Design Education for the Housing + Climate Crisis

When:  Mar 2, 2020 from 12:00 PM to 01:00 PM (ET)

Design Education for the Housing + Climate Crisis, with ACSA/AIA Housing Design Education Award Winners



Course Description 

In the context of dual housing and climate crises, how can design education support student development while contributing to larger solutions? Join ACSA/AIA Housing Design Education Award Winners to learn about ambitious university initiatives tackling the future of public and energy-conserving housing, and for a conversation on how best to serve students and communities within academic constraints.

Award Winners Stephen D. Luoni and Shawna Mabie will present the University of Arkansas’s “Saving Downtown Public Housing: Towards a Blended-Income Community” design studio. Commissioned by a local foundation, the school’s design center studied an alternative to the Fayetteville Housing Authority’s plan to sell the 43-year-old Willow Heights public housing complex to a private developer, which would have resulted in the relocation of low-income residents. Using equity as a driver of decision making, the studio introduced scenario planning to organize reluctant stakeholders in considering transformations to the five-acre complex.

Award winner Mary C. Hardin of the University of Arizona will present “Energy Conserving Affordable Housing.” Learn how the school formed a 501c3 non-profit corporation to support the design and construction of affordable housing in an educational setting. The school’s Housing Design Education program utilizes design-build, affordable housing projects with research components that investigate the cost effectiveness of regional vernacular construction methods, paired with energy and water conservation strategies to control initial construction costs and long-term operational costs of single-family dwellings.

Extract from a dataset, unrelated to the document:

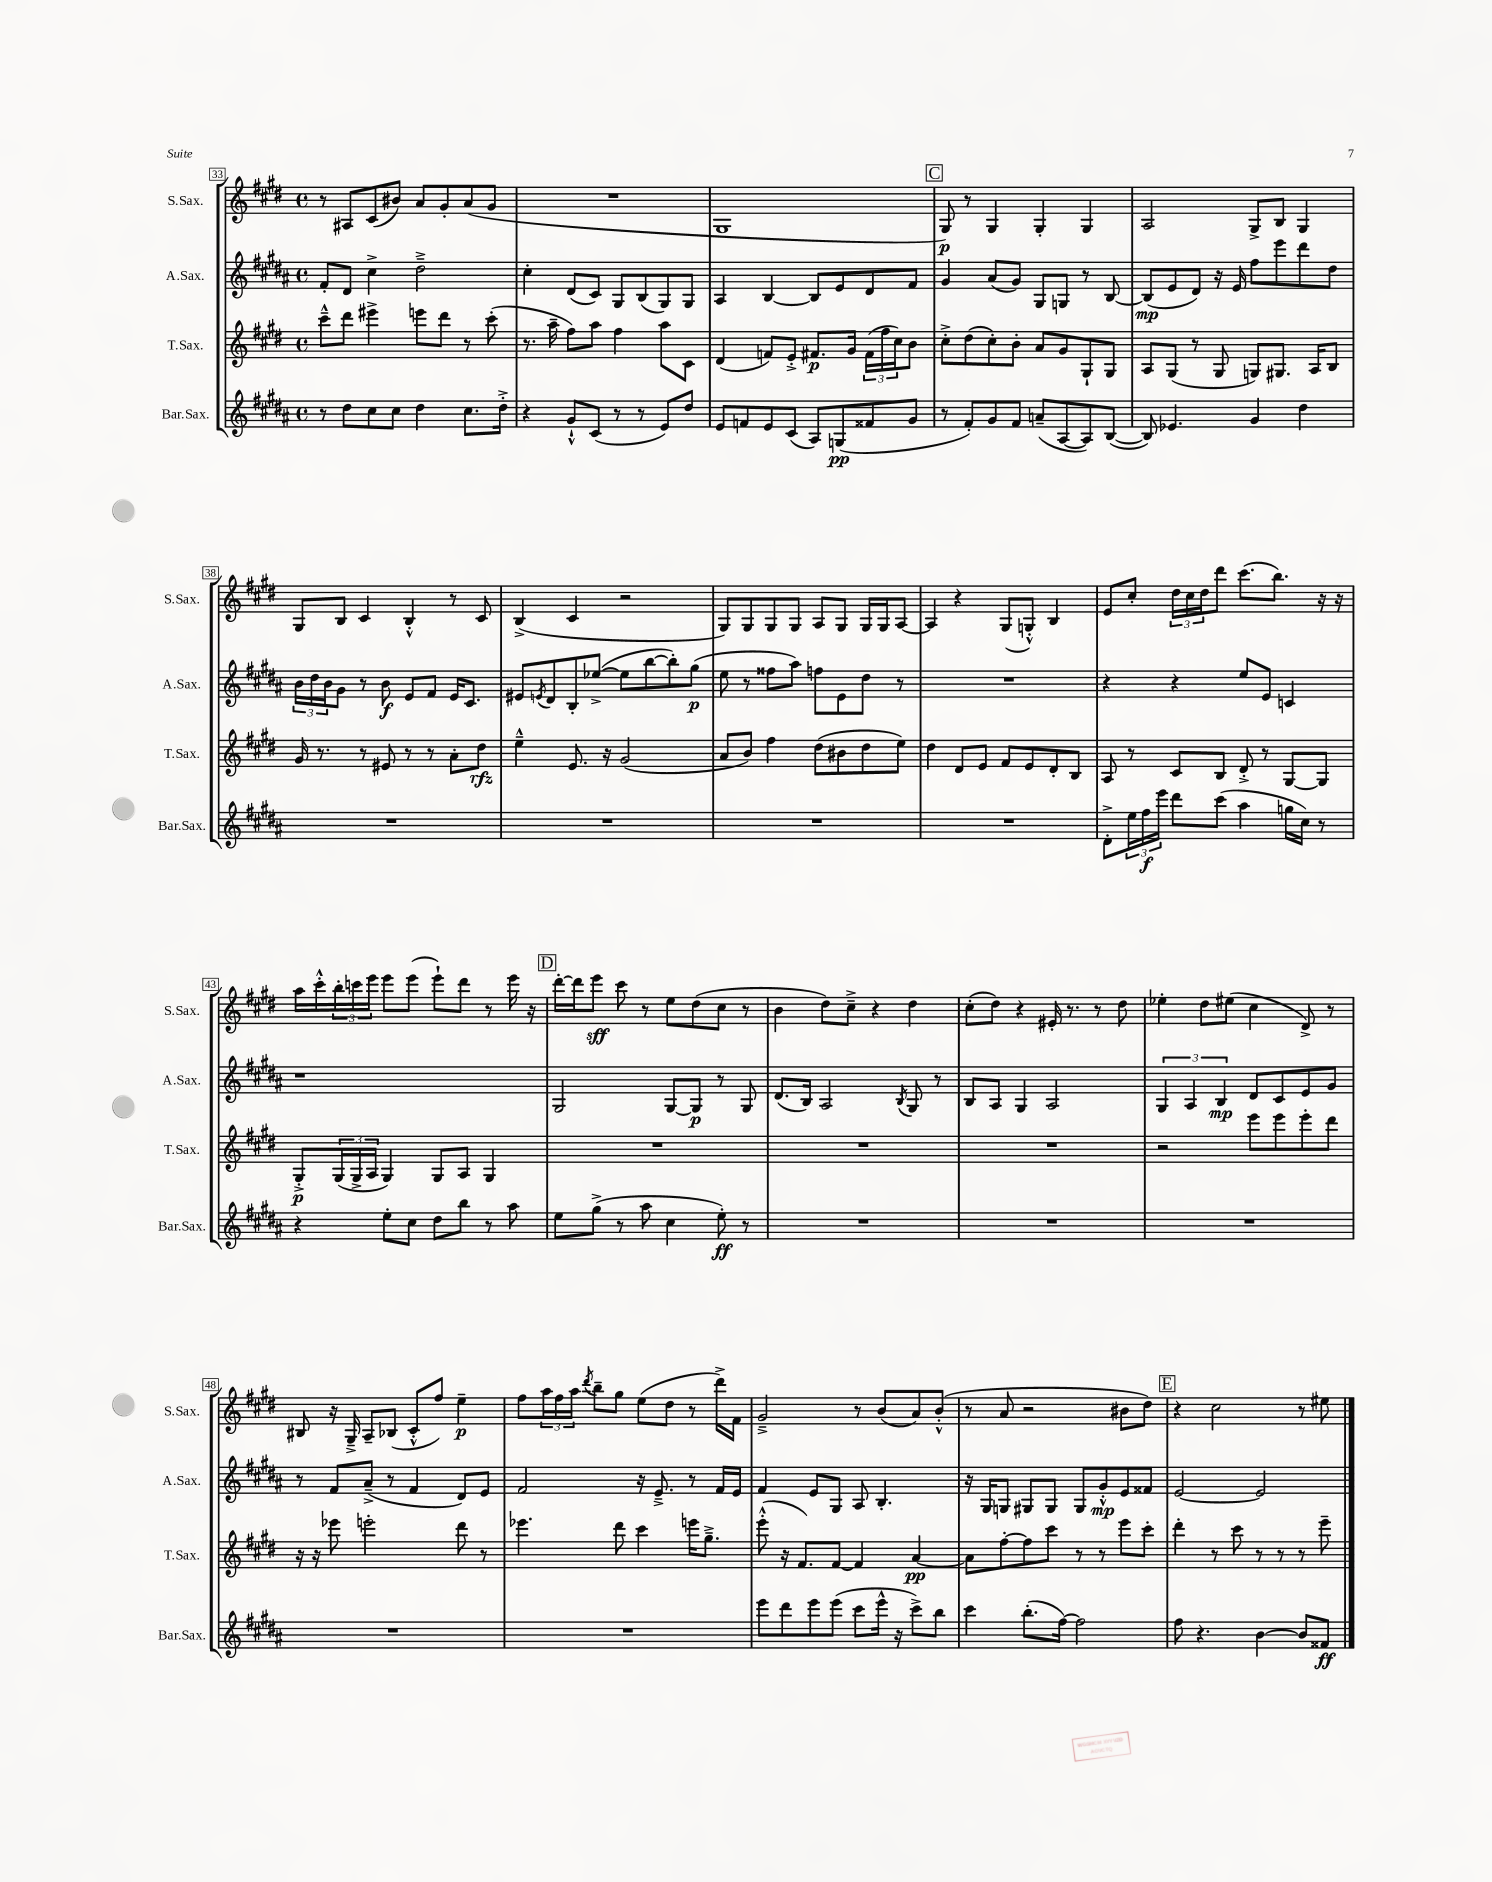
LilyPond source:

Moderated by ACSA/AIA Housing Design Education Award juror and University of Oregon Faculty Fellow in Design for Spatial Justice Karen Kubey.

Learning Objectives

  1. Learn about ambitious models for teaching that integrate practice and navigate student learning as well as community needs.
  2. Examine opportunities for meaningful community engagement in housing design and within the academic setting.
  3. Discover the ways that design education can produce promising ideas on how to improve neighborhoods and advocate for mixed-use and affordable housing.
  4. Learn how design education can support student development while contributing to larger solutions, in the context of dual housing and climate crises.

Speakers:

Mary C. Hardin, AIA
UA Distinguished Professor in the College of Architecture, Planning and Landscape Architecture, University of Arizona

Hardin served as Interim Dean for CAPLA from 2016-2017, and Associate Dean for Academic and Faculty Affairs for CAPLA, from 2011 to 2016. She has held a concomitant position as a Professor of Architecture, specializing in design-build studios and the provision of affordable housing. Hardin has received national awards for teaching, design-build project delivery, affordable housing policy initiatives and collaborative practice, as well as state AIA awards for her project designs.

Karen Kubey (moderator)
Faculty Fellow in Design for Spatial Justice, University of Oregon

She is the editor of Housing as Intervention: Architecture towards Social Equity (Architectural Design, 2018) and served as the first executive director of the Institute for Public Architecture. Holding degrees in architecture from the University of California, Berkeley and the Columbia University Graduate School for Architecture, Preservation and Planning (GSAPP), Kubey began her career as a designer of below-market housing.

Stephen Luoni
Director, University of Arkansas Community Design Center (UACDC)

Under his direction since 2003, UACDC’s design and research have won more than 150 awards, all for urban design, research, and education. Luoni’s work at UACDC specializes in interdisciplinary public works projects combining landscape, urban, and architectural design. He was appointed a 2012 United States Artists Ford Fellow. Luoni has a BS in Architecture from Ohio State University and a Master of Architecture from Yale University.

Shawna Mabie, AIA, LEED AP BD+C
Associate, Duda|Paine Architects

Shawna is a licensed architect with over ten years of experience. She is an Associate at Duda|Paine Architects based in Durham, North Carolina and she serves as the Architect Chair for the AIA Triangle Emerging Professionals and Young Architects Forum. Shawna previously taught affordable housing and community-based development studios alongside the Director, Stephen Luoni, at the University of Arkansas Community Design Center.